Username Changed To Monkey

You may have been hacked, or someone else who has admin access to your site may be playing with you.

I’d assume the worst — that your site is hacked.

Create a NEW admin user ID for yourself. Log out and login as that user, then delete the ‘monkey’ id. (Transfer any content to your new ID.)

Install the plugin “WordFence” and scan your site.

Then….

Get a fresh cup of coffee, take a deep breath and carefully follow this guide. When you’re done, you may want to implement some (if not all) of the recommended security measures.

If you’re unable to clean your site(s) successfully, there are reputable organizations that can clean your sites for you. Sucuri and Wordfence are a couple.

Hi Steve,

Thank you for the quick response. I am the only user/admin on the site so I suppose I must have been hacked then. Yet, I still don’t understand how they were able to change the username, and as far as I can currently tell, nothing else has been touched or changed except for the username, which is a sigh of relief, yet still quite odd. I am in the process of creating a new username and transferring my data now, following along with your above suggestions. Thank you! I also ran my site through the sucuri site scan but it says my site is not blacklisted and has no malware or spam. Definitely an odd occurrence to have this happen but hopefully no harm was done.

Also, I already have and am using the wordfence security plugin so that makes this whole situation incredibly more confusing. The only change I know of to make at this time (after creating a new username and transferring my content) is to simply make a new, stronger password. Other than that, I am at a loss. :/

Change the password for your hosting login, too. On the WordFence scan options, make sure most of the options are checked. Be aggressive with the scan.

Thank you, I have done all the fixes suggested. Hopefully this won’t happen again. Whoever was ‘monkeying’ around on my site will hopefully stay away now haha. Thanks so much for all your help! ??

Hi, I just noticed the same issue on two of my sites. Not sure how it happened yet.
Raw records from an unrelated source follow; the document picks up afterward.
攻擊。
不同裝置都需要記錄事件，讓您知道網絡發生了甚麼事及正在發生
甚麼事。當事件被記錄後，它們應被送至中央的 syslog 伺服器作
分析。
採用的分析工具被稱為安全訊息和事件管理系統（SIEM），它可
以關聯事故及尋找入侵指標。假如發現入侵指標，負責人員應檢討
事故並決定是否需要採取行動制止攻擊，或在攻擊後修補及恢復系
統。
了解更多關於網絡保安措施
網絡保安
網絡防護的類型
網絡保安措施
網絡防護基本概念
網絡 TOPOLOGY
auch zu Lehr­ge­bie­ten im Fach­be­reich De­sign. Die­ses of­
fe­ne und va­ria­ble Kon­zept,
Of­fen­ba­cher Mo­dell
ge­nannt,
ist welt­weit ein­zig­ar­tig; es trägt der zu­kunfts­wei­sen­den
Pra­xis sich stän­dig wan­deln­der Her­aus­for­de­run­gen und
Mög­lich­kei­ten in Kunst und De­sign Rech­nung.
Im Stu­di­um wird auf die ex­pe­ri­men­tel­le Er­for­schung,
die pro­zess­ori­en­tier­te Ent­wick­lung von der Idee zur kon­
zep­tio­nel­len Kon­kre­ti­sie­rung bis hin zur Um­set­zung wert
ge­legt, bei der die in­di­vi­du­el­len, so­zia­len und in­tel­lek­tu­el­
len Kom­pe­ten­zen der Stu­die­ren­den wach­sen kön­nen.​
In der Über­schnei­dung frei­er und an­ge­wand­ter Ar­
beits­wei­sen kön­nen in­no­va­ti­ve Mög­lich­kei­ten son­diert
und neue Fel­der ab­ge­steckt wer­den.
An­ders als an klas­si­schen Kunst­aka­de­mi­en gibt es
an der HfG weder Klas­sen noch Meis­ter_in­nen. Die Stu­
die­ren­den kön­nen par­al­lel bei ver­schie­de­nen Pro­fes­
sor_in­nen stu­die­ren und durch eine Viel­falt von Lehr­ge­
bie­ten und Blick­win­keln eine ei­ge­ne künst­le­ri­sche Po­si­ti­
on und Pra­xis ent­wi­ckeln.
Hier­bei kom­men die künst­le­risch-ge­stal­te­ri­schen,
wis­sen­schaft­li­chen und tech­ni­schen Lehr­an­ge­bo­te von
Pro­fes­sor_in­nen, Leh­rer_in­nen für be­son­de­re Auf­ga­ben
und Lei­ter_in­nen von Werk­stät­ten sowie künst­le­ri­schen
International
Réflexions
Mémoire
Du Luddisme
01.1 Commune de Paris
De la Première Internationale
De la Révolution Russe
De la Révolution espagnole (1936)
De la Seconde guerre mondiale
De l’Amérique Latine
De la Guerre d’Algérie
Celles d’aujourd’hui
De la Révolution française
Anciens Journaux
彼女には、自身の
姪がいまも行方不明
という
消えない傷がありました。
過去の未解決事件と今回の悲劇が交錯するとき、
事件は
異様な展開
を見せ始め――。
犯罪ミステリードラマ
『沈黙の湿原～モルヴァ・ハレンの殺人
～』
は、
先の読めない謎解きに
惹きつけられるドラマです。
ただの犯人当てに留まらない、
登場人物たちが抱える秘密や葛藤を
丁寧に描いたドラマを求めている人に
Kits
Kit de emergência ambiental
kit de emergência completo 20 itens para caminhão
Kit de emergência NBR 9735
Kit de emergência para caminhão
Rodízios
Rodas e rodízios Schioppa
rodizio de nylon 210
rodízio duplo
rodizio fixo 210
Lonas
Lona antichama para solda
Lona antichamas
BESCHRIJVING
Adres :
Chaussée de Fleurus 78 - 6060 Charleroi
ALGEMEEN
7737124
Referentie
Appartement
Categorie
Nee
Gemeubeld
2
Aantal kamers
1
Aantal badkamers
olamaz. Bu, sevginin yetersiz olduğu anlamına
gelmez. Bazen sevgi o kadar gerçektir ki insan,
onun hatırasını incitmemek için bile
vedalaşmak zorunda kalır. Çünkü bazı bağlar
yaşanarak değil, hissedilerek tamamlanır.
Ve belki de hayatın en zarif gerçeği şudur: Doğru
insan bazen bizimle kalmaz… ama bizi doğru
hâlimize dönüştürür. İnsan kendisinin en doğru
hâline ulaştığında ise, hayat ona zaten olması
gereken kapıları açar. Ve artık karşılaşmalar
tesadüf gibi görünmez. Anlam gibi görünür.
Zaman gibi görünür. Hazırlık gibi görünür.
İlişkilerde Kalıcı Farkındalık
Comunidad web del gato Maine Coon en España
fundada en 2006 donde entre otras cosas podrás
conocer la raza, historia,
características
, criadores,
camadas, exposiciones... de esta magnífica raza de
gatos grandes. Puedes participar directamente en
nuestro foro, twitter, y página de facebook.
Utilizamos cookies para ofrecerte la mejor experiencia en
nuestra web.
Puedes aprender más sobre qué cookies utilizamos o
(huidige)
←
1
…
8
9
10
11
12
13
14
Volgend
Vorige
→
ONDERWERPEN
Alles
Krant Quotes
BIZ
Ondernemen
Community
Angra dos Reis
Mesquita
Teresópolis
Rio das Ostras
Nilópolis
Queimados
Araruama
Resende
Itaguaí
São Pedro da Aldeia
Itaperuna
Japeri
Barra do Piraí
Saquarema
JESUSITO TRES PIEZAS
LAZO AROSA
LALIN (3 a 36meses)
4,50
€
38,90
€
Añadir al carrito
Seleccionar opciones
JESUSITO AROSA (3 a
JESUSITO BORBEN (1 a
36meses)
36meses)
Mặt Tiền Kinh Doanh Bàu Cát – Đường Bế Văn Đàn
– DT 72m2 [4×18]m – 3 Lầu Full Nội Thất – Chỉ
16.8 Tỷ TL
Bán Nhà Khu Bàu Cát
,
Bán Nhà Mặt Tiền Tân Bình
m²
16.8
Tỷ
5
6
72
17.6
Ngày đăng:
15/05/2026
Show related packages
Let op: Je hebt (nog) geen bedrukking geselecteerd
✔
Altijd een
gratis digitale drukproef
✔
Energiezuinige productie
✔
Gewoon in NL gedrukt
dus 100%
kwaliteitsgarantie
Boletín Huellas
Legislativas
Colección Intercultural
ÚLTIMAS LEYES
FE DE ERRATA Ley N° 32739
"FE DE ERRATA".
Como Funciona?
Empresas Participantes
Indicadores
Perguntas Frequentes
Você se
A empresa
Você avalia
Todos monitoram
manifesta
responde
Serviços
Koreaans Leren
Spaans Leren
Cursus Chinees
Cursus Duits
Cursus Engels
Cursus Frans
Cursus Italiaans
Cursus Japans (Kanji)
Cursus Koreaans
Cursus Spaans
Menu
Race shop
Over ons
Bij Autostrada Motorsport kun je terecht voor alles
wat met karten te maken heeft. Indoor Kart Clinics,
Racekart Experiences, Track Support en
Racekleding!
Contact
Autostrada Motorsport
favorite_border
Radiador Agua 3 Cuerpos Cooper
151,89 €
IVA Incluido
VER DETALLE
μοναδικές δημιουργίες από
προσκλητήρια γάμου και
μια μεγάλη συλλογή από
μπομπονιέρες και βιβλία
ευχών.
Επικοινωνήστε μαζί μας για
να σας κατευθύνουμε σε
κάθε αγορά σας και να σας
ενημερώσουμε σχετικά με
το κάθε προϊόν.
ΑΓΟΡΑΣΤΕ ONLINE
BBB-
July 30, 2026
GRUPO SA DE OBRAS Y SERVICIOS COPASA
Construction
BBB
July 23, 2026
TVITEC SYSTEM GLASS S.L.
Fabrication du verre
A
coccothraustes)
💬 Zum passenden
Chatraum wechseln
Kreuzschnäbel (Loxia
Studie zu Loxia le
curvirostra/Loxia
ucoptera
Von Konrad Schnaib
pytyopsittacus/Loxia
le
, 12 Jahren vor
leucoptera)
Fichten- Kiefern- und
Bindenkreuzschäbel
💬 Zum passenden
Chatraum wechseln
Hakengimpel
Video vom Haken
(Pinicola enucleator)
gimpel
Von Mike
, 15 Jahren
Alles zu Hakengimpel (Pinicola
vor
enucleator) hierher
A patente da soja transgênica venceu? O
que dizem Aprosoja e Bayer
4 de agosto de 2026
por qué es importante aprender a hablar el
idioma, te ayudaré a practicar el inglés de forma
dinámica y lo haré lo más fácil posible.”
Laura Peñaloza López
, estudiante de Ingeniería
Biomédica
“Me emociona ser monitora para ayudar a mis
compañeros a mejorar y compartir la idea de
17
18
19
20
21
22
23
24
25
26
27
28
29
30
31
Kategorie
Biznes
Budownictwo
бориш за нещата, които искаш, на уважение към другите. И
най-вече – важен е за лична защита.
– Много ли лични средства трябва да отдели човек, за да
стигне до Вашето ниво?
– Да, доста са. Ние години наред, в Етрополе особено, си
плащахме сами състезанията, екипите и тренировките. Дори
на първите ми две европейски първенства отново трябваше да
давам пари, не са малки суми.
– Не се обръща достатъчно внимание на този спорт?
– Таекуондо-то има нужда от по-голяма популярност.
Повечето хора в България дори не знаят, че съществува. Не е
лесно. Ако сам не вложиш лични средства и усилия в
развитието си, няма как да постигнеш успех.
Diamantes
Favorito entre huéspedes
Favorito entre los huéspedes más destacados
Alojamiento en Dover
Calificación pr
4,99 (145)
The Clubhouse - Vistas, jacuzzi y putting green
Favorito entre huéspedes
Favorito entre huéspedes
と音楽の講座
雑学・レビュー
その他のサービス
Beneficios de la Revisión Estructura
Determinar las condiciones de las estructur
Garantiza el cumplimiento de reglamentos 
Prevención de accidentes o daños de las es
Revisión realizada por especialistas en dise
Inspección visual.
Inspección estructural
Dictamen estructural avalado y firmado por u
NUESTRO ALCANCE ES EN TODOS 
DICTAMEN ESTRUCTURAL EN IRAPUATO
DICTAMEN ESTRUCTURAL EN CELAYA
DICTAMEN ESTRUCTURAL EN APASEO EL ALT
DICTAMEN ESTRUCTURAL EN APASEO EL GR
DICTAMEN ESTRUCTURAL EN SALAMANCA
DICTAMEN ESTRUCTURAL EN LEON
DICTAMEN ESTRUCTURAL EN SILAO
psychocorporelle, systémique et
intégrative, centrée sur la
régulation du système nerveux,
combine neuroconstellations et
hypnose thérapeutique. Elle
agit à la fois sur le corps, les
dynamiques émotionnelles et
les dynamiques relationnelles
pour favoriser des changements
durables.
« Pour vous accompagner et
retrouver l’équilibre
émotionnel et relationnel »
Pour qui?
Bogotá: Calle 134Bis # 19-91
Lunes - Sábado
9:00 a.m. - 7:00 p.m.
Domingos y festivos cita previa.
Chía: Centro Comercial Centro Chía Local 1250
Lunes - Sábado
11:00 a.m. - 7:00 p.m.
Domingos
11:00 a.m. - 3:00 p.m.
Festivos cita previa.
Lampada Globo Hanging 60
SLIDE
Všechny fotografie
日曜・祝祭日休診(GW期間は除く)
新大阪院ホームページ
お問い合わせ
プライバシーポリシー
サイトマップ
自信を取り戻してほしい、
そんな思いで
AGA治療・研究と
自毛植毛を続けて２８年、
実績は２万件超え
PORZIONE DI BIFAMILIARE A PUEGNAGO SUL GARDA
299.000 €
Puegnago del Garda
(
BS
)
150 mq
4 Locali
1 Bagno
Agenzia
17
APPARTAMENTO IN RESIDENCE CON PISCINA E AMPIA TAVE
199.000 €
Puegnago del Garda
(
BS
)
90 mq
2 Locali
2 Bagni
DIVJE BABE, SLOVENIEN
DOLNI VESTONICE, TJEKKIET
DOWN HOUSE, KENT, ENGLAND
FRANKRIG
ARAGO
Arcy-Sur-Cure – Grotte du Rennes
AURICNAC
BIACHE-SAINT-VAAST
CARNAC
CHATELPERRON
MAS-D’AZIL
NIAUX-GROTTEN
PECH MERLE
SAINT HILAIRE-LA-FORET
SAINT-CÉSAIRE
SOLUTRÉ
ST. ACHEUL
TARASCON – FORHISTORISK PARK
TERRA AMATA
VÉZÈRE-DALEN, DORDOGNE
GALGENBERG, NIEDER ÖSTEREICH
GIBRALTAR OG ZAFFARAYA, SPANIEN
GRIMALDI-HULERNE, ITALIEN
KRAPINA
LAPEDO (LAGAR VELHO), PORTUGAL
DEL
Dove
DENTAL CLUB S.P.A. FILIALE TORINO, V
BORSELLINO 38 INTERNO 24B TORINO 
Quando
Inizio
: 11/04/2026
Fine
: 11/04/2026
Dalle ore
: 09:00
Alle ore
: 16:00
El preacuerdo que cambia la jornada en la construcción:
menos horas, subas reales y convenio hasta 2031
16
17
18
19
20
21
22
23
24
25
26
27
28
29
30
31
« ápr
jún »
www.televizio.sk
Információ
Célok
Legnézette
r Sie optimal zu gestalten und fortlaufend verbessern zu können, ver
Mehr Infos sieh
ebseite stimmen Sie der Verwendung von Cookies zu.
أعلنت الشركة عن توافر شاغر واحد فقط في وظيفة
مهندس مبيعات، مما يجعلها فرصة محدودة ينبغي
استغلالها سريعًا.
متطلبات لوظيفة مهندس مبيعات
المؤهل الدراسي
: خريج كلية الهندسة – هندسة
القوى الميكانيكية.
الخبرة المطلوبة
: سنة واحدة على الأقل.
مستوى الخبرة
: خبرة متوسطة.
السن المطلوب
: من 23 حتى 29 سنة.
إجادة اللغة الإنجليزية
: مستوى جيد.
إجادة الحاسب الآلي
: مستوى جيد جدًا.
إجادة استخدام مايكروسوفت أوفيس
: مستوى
But I can tell you that they added cgi.php and redirect.php files in the WordPress root folder.

They both got hacked on Jan 11th.

Also, some large (20mb+) and random character named files in wp-admin

Dear seedsca, you have me worried now about whether I may have missed some sort of code ‘injection’ into my site files as well. I’m still learning how to operate a fully-functioning website and am not exactly sure how to check for this. I ran site scans and removed/improved upon what I could but I still worry about what I may have missed, or what my security plugins may have missed, haha. May I ask how exactly you check for this kind of thing and how you discovered you had random files added? ??

The basic of it is searching with plugins for things and manually. Through the command line (ssh) or an FTP program.

I use i-themes and sucuri. But most security plugins should be good for this. Not fun! Sorry

Thanks for the quick response. I hope I was able to find all instances of malicious intent. I appreciate the feedback! ??

I just wanted to comment that this same exact thing happened to one of the few sites I still had on cheap Bluehost managed hosting. I have been migrating people off to more secure hosting but had not gotten to this one yet. Like you, I had Wordfence and was using the latest version of WordPress. There were a couple of plugins out of date but nothing with a security warning. The theme is old and no longer supported, so I am wondering if that was the issue. I changed all passwords and moved to a new host.

If anyone has experience with this I would be interested in hearing it.